How do you describe a hand? Not with mere words. It is a thing, yet much more. It comforts or hurts, it builds and destroys, it soothes and feeds, and steals and sews, and sometimes it rests there, slightly curled, as if in its own fetal position.
It has strange faculties. Each of its digits can move independently, and yet they are joined. A prehensile thumb makes grasping possible, like the claw of a bird grasping its perch. It has knuckles, hard joints where bone, sinew and cartilage meet. And it has nails, hardened cells that are used for finer, more precise actions than the blunt fingers can manage. Nails have no feelings in themselves, but excruciating pain lies beneath them. The hand has strong sensory abilities, feeling the slightest glass sliver, fine hair, heat and cold, and can discern objects by sensation alone. Yet, these words hardly describe a hand.
In truth, a hand is so much more. It is breath to movement. A chord to music, the color blue against green.
I remember long elegant fingers. They belonged to a young, unusually tall Chinese fellow.
His parents owned a neighborhood restaurant, situated in a tiny corner next to the theater. It was a lovely restaurant, with eight small tables and a counter for three. There were plants everywhere, and white, crisp tablecloths. The place was clean and smelled delicious as soon as one entered. The family worked together: mother, father and a son, who appeared to be about seventeen or eighteen. He spoke the best English of them all, and patrons had no difficulty understanding the gestures, smiles, bowing and kindness in all their eyes.
The young man had chiseled features: a broad brow, high cheekbones, straight nose and soft mouth that had a gentle smile. He was a sweet young man, kind and very gracious. It was clear that he would go places. Perhaps he would work in his parent’s restaurant while he studied law or medicine.
I remember his hands best because his fingers were so long and graceful. He reminded me of a dancer as he moved. He placed the dishes on the table as if he placed a great piece of art, a sculptured marble figure, a cut ruby before a king. It was an elaborate ritual full of symbolic gestures—far too subtle to observe, yet meaningful beyond the mere necessity of delivering a plate.
I know what it’s like to work in a restaurant. I know what it is to interpret for your parents and to hear them butcher the English language. But I do not know how difficult it must have been for this family to come to America, a land so very foreign, a language so hard to pronounce. I only imagine what it must be like when I think that I am one of the lucky ones, whose parents crossed the river or the sea to start a new life in a new land. I wonder how I would fare finding myself in China, not knowing the way of the land, the language, how to read, how to find food, a job, a place to sleep, knowing that I stand out because I look different, smell different, sound different. Such courage it took for our ancestors.
And so, it took courage for our small Chinese family to come to America, and to start a little restaurant and to offer their gifts to strangers. Yet they knew they would make it. I could see pride sparkle in their eyes when the parents gazed at their son. The family was very close. Their bond was expressed in the smiles and soft words they exchanged, the respect with which they moved. The son clearly loved his parents. At closing time, he would take the broom from his mother’s hands and sweep the floor. He would help his father lift heavy pots, and move furniture. He was their hope for a gentle future.
One night, when the restaurant was full, a couple of masked, armed men rushed in and ordered the young man to clear out the cash register. He was scared. He fumbled, trying to get the cash register open and to shield his mother from the gun. In their impatience, the robbers shot him in the head and fled without any money. He died at his mother’s feet, amid stunned patrons, and a father sobbing across his son’s chest.
I wonder if remembering him brings him back to this plane.

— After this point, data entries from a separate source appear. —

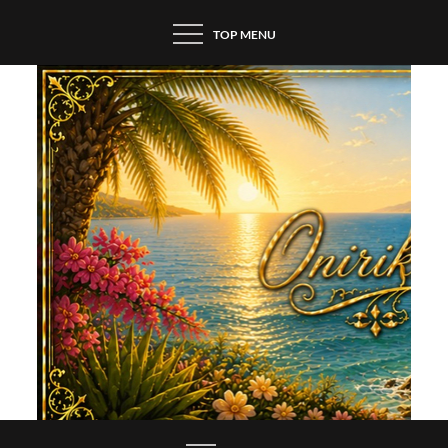
Skip
TOP MENU
to
content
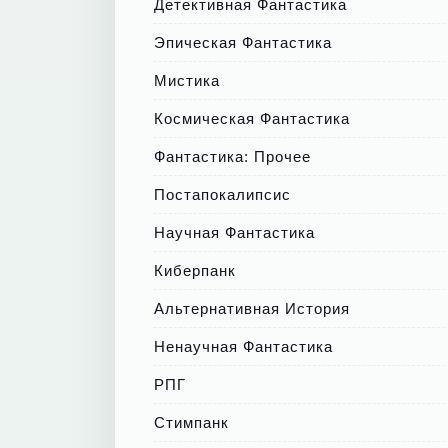
Детективная Фантастика
Эпическая Фантастика
Мистика
Космическая Фантастика
Фантастика: Прочее
Постапокалипсис
Научная Фантастика
Киберпанк
Альтернативная История
Ненаучная Фантастика
РПГ
Стимпанк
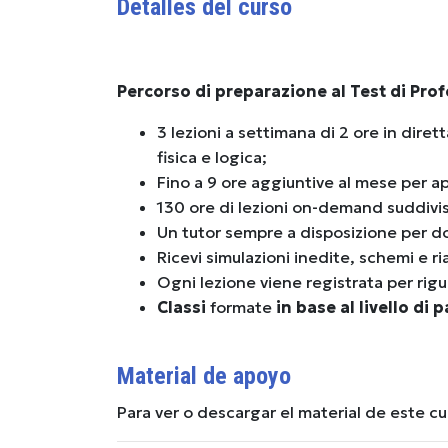
Detalles del curso
Percorso di preparazione al Test di Prof
3 lezioni a settimana di 2 ore in diret
fisica e logica;
Fino a 9 ore aggiuntive al mese per a
130 ore di lezioni on-demand suddivi
Un tutor sempre a disposizione per d
Ricevi simulazioni inedite, schemi e ri
Ogni lezione viene registrata per rigu
Classi
formate
in base al livello di 
Material de apoyo
Para ver o descargar el material de este c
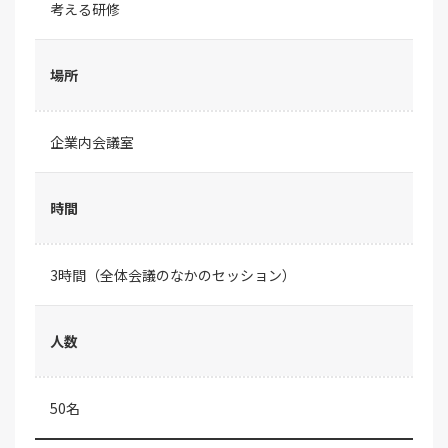
考える研修
場所
企業内会議室
時間
3時間（全体会議のなかのセッション）
人数
50名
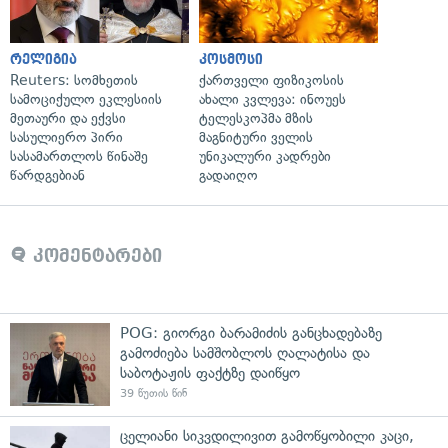
რელიგია
კოსმოსი
Reuters: სომხეთის
ქართველი ფიზიკოსის
სამოციქულო ეკლესიის
ახალი კვლევა: ინოუეს
მეთაური და ექვსი
ტელესკოპმა მზის
სასულიერო პირი
მაგნიტური ველის
სასამართლოს წინაშე
უნიკალური კადრები
წარდგებიან
გადაიღო
კომენტარები
POG: გიორგი ბარამიძის განცხადებაზე
გამოძიება სამშობლოს ღალატისა და
საბოტაჟის ფაქტზე დაიწყო
39 წუთის წინ
ცელიანი სიკვდილივით გამოწყობილი კაცი,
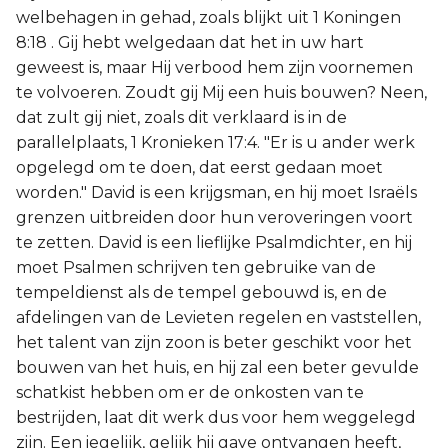
welbehagen in gehad, zoals blijkt uit 1 Koningen
8:18 . Gij hebt welgedaan dat het in uw hart
geweest is, maar Hij verbood hem zijn voornemen
te volvoeren. Zoudt gij Mij een huis bouwen? Neen,
dat zult gij niet, zoals dit verklaard is in de
parallelplaats, 1 Kronieken 17:4. "Er is u ander werk
opgelegd om te doen, dat eerst gedaan moet
worden." David is een krijgsman, en hij moet Israëls
grenzen uitbreiden door hun veroveringen voort
te zetten. David is een lieflijke Psalmdichter, en hij
moet Psalmen schrijven ten gebruike van de
tempeldienst als de tempel gebouwd is, en de
afdelingen van de Levieten regelen en vaststellen,
het talent van zijn zoon is beter geschikt voor het
bouwen van het huis, en hij zal een beter gevulde
schatkist hebben om er de onkosten van te
bestrijden, laat dit werk dus voor hem weggelegd
zijn. Een iegelijk, gelijk hij gave ontvangen heeft,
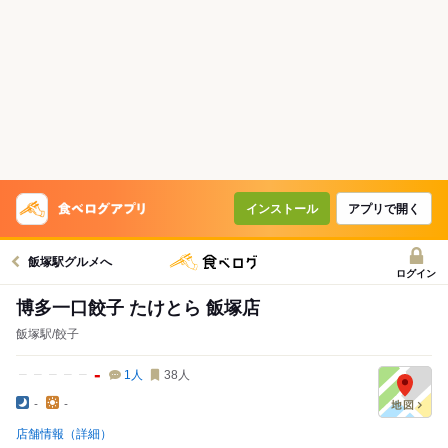
インストール
アプリで開く
飯塚駅グルメへ
ログイン
博多一口餃子 たけとら 飯塚店
飯塚駅/餃子
-
1
人
38
人
-
-
店舗情報（詳細）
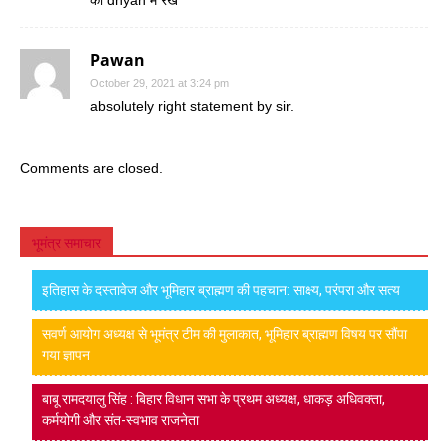
को dhyan में रखें
Pawan
October 29, 2021 at 3:24 pm
absolutely right statement by sir.
Comments are closed.
भूमंत्र समाचार
इतिहास के दस्तावेज और भूमिहार ब्राह्मण की पहचान: साक्ष्य, परंपरा और सत्य
सवर्ण आयोग अध्यक्ष से भूमंत्र टीम की मुलाकात, भूमिहार ब्राह्मण विषय पर सौंपा
गया ज्ञापन
बाबू रामदयालु सिंह : बिहार विधान सभा के प्रथम अध्यक्ष, धाकड़ अधिवक्ता,
कर्मयोगी और संत-स्वभाव राजनेता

Can he know that decades later, I still remember him and his family, his beautiful eyes, his rare sweetness, and that these strangers live still in my heart? Do they remain with me because their journey was abruptly halted, because of the senselessness, the waste, the way this story ended?
The why does not matter. What matters is that these people left me with a precious gift, something I carry with me. I am thankful that the parents shared the life of this wonderful young man with me—a complete stranger.